Kamarku masih sama seperti saat aku tinggalkan. Rapi. Bi Inay tiap hari membersihkan walaupun rasanya tidak ada yang perlu.dibersihkan.
"Nanti malam ada rapat di rumah tahfidz, Andini mau hadir?". Bapak menawarkan.
"Iya Pak, mau". Aku antusias menyambut.
"Rapat di mana.Pak?". Aku bertanya.
"Di rumah kita, biar nyaman dan mama ingin sekedar syukuran".
"Syukuran apa Pak?".
"Hari ulang tahun pernikahan kami".
"Ya Allaah, Bapak, maaf Andin lupa, maaf Andin ga sempet beliin kado".
"Gapapa, hafalanmu, in syaa Allah jadi kado untuk kami". Bapak tersenyum.
Aku memeluk bapak.
Aku bersyukur, sejak menjadi pembina yayasan rumah tahfidz, bapak banyak berubah menjadi lebih baik.
Selepas maghrib, Nura datang bersama Mukhlis. Wajahnya sudah tidak sepucat dulu. Mungkin tubuhnya sudah bisa menyesuaikan dengan kehadiran janin di perutnya.
Tak lama kemudian, Hamdi dan Hamid datang.
Mama menyajikan makan pembuka. Buah dan aneka kue.
"Gimana, Andini, betah ga di sana?". Hamid bertanya.
"Betah kak, alhamdulillah". Aku menjawab.
"Ada berapa orang pesertanya". Giliran Hamdi bertanya.

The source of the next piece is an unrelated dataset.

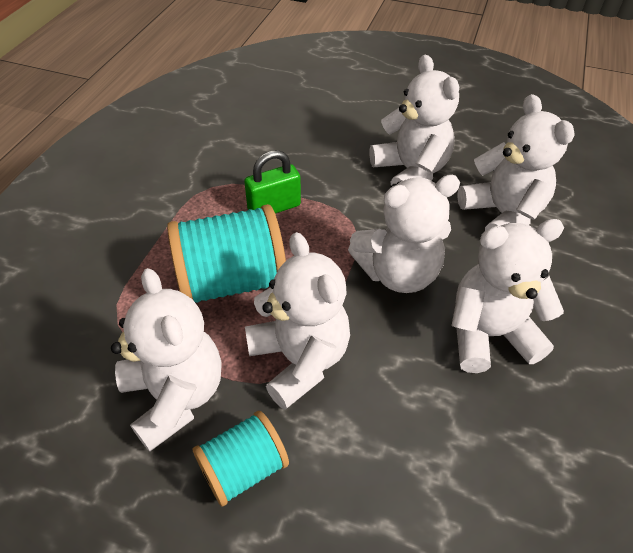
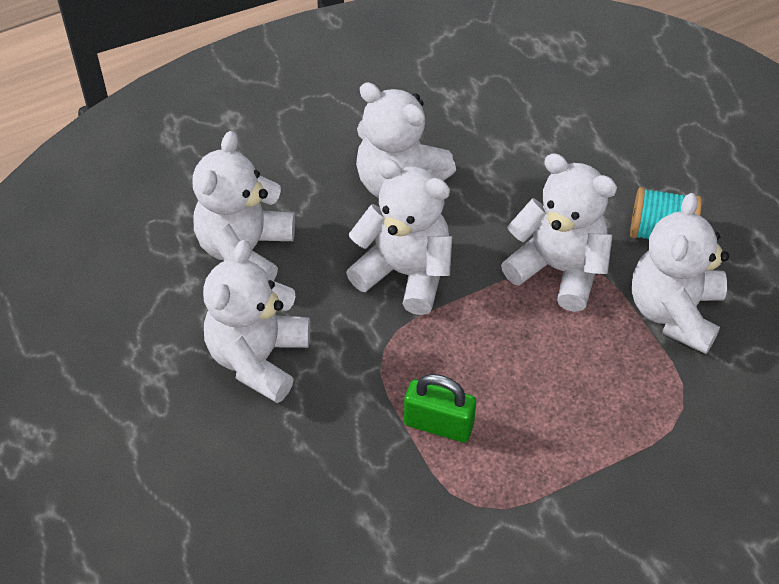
camera: 135 degrees left, 5 degrees up
turquoise spool [167,204,286,303] -> none
white teddy bear [245,232,350,410] -> white teddy bear turned 105 degrees clockwise [501,153,617,312]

"Lima belas orang". Jawabku.
"Ntar kapan-kapan nengok ke.sana boleh ya?". Hamdi bertanya.
"Nengok? Mau apa nengok?". Nura bertanya. Pertanyaan yang tendensius.
"Siapa tahu salah satu temen Andini yang di sana adalah jodohku". Hamdi menjawab. Aku kira dia.bercanda.
"Laah, Ratna mau dikemanain, kak?". Nura nampak agak sewot.
"Mau dijadikan yang kesatu". Hamdi tertawa. Mukhlis tersenyum. Sesama lelaki mungkin begitu. Tapi aku melihat raut muka yang menunjukkan rasa tak.suka di wajah Nura. Juga di wajah Hamid. Entahlah.